They're made of pvc plastic woven "rope" so ideally many years +, as long as the sunlight doesn't degrade it too badly.


----------



## SlipperFan (Feb 2, 2015)

Ryan Young said:


> They're made of pvc plastic woven "rope" so ideally many years +, as long as the sunlight doesn't degrade it too badly.



Interesting! Fooled me -- I thought they looked like they were made of fiber. Thanks.


----------



## troy (Feb 2, 2015)

Excellent setup!!!! Alot of water!! WHERE ARE YOUR PAPHIOPEDILUMS? 5 PAPHS DOESN'T COUNT lol..


----------



## Ryan Young (Feb 3, 2015)

troy said:


> Excellent setup!!!! Alot of water!! WHERE ARE YOUR PAPHIOPEDILUMS? 5 PAPHS DOESN'T COUNT lol..


They're mostly in the left middle of top bench pic or middle of bottom pic under bench or dispersed throughout, the paphs in the basket in the bottom pic (front right) are only hangianums


----------



## NYEric (Feb 4, 2015)

Wow! Great photos. Is that a greenhouse?


----------



## Paphman910 (Feb 4, 2015)

Nice collection. Where did you get bow bells?


----------



## Ryan Young (Feb 4, 2015)

NYEric said:


> Wow! Great photos. Is that a greenhouse?


Yup a rent bench space from a friend who also sells orchids!


----------



## Ryan Young (Feb 4, 2015)

Paphman910 said:


> Nice collection. Where did you get bow bells?


Got it from CR orchids (Dino) on a camping trip to Summerland.


----------



## NYEric (Feb 4, 2015)

Nice!


----------



## Ryan Young (Mar 19, 2015)

People or hands in pictures, with joints marked
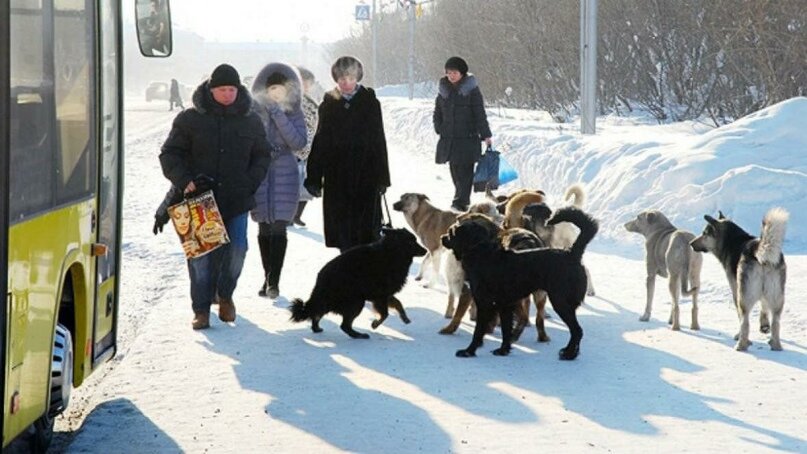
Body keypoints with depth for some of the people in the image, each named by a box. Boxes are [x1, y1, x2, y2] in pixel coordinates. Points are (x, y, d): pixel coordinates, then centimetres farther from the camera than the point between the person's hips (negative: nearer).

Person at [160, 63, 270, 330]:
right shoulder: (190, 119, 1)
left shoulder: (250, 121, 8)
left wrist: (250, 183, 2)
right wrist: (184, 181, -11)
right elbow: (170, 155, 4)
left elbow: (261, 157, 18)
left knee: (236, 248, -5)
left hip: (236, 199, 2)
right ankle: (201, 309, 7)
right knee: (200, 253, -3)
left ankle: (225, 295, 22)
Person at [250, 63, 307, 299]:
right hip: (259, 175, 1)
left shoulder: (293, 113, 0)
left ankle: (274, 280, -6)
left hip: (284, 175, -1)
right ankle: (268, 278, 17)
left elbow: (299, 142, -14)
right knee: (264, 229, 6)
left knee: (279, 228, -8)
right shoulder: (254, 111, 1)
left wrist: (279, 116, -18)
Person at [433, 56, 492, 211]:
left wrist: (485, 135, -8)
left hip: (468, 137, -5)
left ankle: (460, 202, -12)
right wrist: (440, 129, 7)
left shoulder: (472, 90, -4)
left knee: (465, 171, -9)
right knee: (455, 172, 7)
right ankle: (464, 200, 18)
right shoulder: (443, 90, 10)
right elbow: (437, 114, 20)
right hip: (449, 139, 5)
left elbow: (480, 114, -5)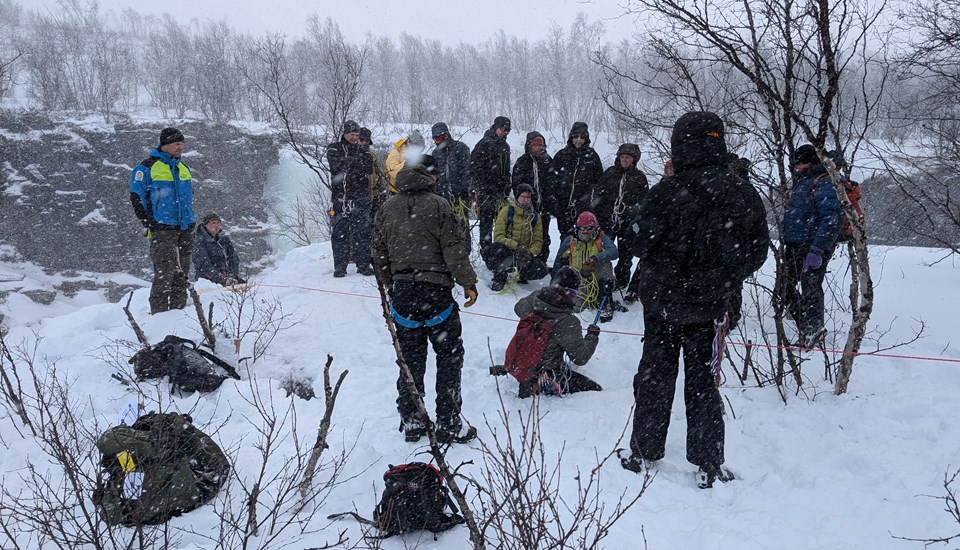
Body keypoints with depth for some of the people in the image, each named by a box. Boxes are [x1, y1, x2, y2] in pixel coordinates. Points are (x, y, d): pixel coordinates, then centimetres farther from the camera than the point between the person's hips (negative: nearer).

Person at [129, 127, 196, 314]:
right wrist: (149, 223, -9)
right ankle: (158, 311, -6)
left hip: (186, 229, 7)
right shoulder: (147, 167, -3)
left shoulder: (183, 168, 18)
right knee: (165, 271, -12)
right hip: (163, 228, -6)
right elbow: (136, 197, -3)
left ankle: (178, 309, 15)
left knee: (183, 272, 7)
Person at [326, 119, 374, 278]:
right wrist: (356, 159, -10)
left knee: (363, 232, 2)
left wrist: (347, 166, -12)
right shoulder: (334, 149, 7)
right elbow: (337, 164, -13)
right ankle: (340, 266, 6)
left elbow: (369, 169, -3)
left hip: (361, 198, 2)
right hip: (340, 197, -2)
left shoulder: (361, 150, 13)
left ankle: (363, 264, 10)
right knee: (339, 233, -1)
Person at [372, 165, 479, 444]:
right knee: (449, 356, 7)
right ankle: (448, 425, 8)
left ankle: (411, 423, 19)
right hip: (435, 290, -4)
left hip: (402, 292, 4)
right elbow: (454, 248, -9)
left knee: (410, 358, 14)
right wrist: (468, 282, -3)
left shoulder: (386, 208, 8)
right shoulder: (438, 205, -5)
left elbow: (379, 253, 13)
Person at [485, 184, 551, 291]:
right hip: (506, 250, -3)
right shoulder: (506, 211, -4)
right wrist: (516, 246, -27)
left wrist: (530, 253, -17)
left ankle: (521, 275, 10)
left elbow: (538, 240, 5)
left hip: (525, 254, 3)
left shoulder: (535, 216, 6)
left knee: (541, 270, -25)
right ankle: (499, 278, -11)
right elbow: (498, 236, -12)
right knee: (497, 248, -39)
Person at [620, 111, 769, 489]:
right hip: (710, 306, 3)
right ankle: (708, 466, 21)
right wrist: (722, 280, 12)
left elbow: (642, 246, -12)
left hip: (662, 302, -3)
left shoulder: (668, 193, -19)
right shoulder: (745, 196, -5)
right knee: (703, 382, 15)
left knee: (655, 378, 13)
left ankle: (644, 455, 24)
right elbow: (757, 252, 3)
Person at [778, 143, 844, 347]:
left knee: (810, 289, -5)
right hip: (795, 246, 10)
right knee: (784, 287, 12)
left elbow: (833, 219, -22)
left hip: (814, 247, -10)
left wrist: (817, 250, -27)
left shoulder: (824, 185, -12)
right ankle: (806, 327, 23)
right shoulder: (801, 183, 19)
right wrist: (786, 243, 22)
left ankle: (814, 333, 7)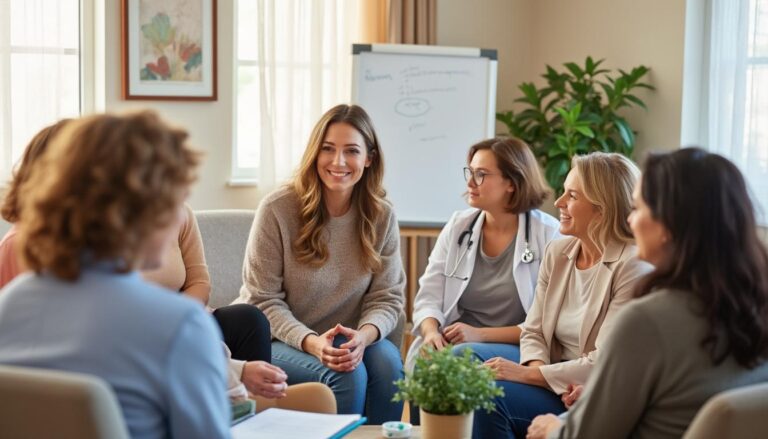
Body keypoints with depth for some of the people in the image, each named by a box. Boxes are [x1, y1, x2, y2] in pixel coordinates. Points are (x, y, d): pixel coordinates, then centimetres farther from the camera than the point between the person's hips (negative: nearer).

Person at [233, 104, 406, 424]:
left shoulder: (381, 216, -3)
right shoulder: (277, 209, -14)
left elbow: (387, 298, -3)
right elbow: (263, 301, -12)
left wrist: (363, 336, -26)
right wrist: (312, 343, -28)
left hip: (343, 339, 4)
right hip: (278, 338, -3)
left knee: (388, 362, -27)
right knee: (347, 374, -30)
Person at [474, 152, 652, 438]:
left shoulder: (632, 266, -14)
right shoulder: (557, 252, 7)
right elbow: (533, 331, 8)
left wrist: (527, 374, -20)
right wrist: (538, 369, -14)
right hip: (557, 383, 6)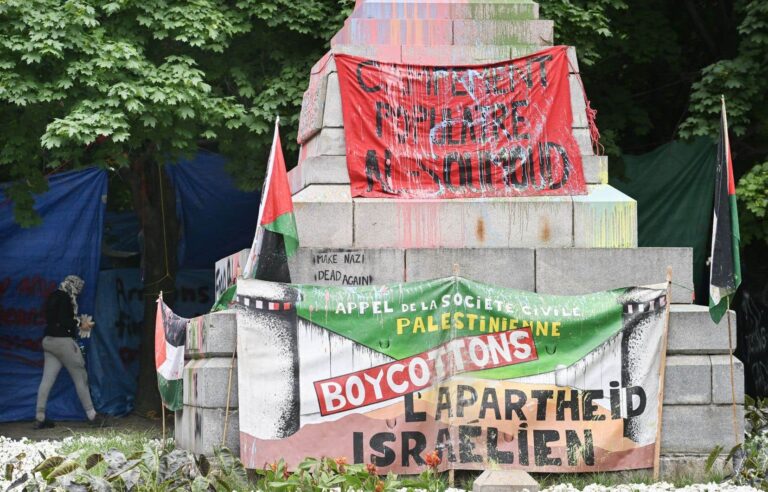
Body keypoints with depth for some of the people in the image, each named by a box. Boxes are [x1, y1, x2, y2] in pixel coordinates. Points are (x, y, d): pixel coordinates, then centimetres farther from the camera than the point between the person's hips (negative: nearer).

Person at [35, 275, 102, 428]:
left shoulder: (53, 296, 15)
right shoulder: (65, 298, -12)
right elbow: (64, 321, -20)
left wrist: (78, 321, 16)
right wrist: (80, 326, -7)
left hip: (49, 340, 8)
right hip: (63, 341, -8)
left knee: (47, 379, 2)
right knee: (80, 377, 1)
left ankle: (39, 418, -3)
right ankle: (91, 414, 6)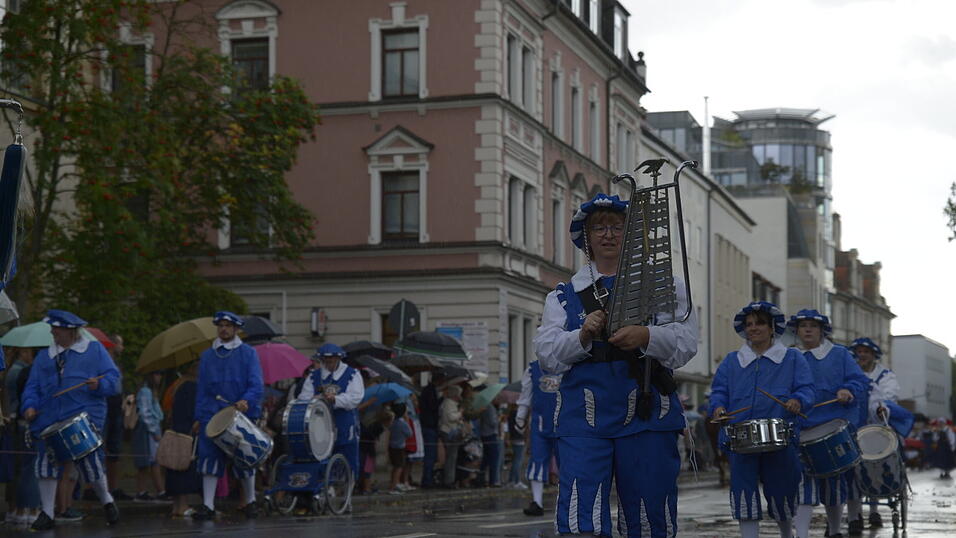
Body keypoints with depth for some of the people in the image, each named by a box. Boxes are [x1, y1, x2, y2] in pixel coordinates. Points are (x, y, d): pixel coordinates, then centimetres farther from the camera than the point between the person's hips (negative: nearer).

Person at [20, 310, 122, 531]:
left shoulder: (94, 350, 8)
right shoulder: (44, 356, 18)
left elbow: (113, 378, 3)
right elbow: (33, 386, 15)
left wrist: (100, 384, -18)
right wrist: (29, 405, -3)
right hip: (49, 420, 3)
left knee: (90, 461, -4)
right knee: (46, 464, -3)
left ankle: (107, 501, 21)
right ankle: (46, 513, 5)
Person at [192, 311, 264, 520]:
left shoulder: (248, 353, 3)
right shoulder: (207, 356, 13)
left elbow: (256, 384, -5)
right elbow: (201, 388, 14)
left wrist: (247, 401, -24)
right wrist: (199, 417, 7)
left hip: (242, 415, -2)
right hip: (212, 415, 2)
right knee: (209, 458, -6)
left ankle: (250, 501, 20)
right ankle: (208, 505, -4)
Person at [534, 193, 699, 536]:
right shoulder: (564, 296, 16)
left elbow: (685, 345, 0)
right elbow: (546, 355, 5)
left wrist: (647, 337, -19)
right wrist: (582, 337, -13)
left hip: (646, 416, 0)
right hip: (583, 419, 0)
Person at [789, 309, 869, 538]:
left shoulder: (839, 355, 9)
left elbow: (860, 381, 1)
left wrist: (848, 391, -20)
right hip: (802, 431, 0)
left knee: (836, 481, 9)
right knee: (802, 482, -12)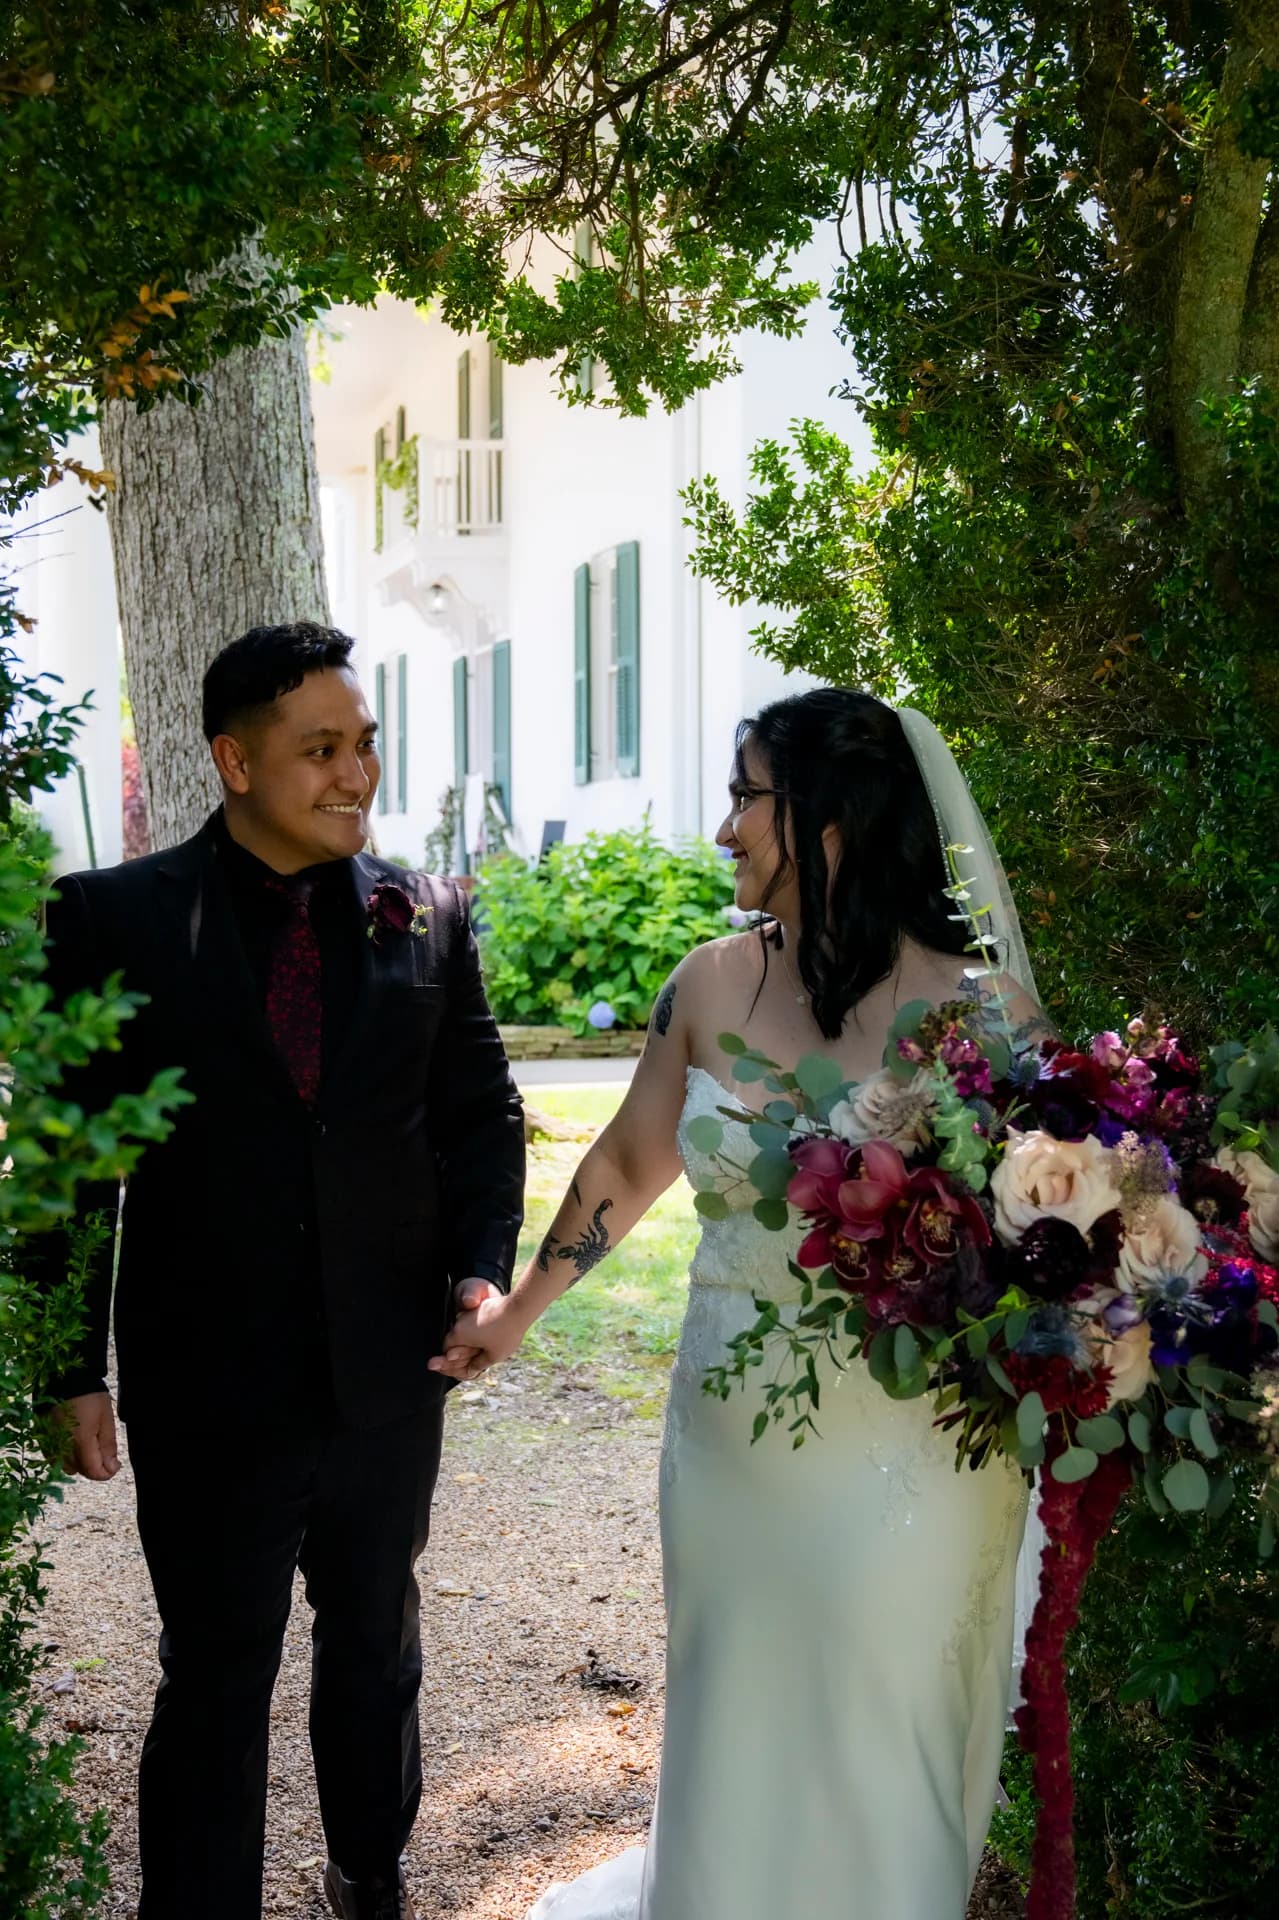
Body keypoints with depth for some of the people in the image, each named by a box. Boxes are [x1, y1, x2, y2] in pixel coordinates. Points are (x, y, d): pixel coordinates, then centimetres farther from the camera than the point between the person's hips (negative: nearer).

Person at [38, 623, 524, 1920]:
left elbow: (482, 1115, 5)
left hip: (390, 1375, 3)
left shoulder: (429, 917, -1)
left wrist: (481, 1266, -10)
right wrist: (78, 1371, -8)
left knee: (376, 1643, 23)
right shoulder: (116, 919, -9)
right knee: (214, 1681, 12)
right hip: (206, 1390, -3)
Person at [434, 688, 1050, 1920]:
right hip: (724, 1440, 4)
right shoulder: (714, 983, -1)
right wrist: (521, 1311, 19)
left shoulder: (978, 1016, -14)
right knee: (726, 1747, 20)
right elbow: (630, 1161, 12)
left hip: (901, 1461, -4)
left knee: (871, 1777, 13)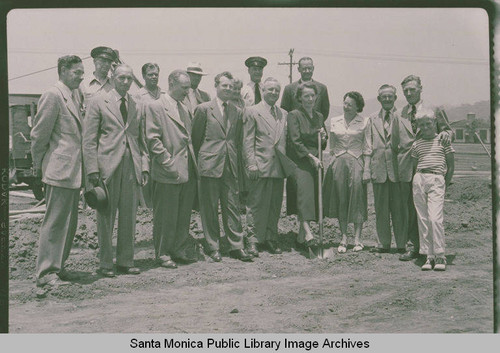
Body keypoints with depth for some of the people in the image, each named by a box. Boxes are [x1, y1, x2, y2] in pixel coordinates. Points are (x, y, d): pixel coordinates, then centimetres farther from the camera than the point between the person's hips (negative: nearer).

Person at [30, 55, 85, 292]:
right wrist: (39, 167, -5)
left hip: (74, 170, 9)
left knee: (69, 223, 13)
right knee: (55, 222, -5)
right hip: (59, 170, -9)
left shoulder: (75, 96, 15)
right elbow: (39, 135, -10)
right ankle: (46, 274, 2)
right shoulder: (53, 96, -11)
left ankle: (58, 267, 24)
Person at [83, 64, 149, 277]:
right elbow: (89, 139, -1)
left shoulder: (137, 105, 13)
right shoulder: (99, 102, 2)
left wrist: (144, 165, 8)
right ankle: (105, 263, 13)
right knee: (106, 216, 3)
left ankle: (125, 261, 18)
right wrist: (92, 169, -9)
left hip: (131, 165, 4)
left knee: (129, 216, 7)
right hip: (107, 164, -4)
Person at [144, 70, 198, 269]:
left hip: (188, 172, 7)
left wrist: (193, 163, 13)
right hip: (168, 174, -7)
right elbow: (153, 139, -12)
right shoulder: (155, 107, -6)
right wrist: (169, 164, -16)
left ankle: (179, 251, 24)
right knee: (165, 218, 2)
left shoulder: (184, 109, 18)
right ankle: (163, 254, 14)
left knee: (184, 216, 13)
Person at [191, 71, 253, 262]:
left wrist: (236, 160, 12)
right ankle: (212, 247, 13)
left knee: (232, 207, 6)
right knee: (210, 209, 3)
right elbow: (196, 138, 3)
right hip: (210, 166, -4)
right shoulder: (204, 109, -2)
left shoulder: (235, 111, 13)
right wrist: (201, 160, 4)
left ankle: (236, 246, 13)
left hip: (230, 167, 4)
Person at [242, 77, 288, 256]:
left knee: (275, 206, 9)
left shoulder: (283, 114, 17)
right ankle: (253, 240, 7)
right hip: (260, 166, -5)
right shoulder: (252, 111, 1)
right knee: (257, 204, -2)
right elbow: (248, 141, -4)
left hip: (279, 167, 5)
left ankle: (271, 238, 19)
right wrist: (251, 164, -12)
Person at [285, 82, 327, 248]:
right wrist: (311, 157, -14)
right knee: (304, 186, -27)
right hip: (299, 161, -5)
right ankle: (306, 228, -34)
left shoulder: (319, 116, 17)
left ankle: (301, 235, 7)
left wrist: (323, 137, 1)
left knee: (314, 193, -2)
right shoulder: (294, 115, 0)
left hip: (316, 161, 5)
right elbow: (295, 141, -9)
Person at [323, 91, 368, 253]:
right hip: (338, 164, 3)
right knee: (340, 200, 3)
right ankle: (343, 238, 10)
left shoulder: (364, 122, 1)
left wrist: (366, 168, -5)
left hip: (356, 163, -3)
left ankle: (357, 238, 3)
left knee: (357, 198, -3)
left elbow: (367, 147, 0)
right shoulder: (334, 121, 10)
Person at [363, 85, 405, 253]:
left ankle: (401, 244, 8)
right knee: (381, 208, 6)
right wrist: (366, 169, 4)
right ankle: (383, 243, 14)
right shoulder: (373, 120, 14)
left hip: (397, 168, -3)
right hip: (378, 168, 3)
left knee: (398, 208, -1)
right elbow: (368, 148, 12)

- **TO DO**:
a) In the orchid forum thread, where did Ryan Young get the bow bells?
b) Resume the orchid forum thread after its last line.

- **RESULTS FOR THE EXERCISE**:
a) From CR orchids (Dino), on a camping trip to Summerland.

b)
Added:

Blc Ports of Paradise 'Emerald Isle'
Laelia anceps v. semi alba
C. Hybrid ( LC ann follis x broughtonia sanguinea aureum) 

Phaius tankerville alba

Cattleya Portia coerulea 

Laelia anceps alba


----------



## Ryan Young (Apr 23, 2015)

Added this guy from Peruflora!!




Phrag kovachii


----------



## Justin (Apr 23, 2015)

nice kovach! keep it WET!!!


----------



## hbathong (Apr 23, 2015)

You will open a nursery soon man. Nice collection with many varieties. What is the size of that Kovachii? 2 or 3?


----------



## Cat (Apr 23, 2015)

Very nice Phrag kovachii!


----------



## Ryan Young (Apr 23, 2015)

hbathong said:


> You will open a nursery soon man. Nice collection with many varieties. What is the size of that Kovachii? 2 or 3?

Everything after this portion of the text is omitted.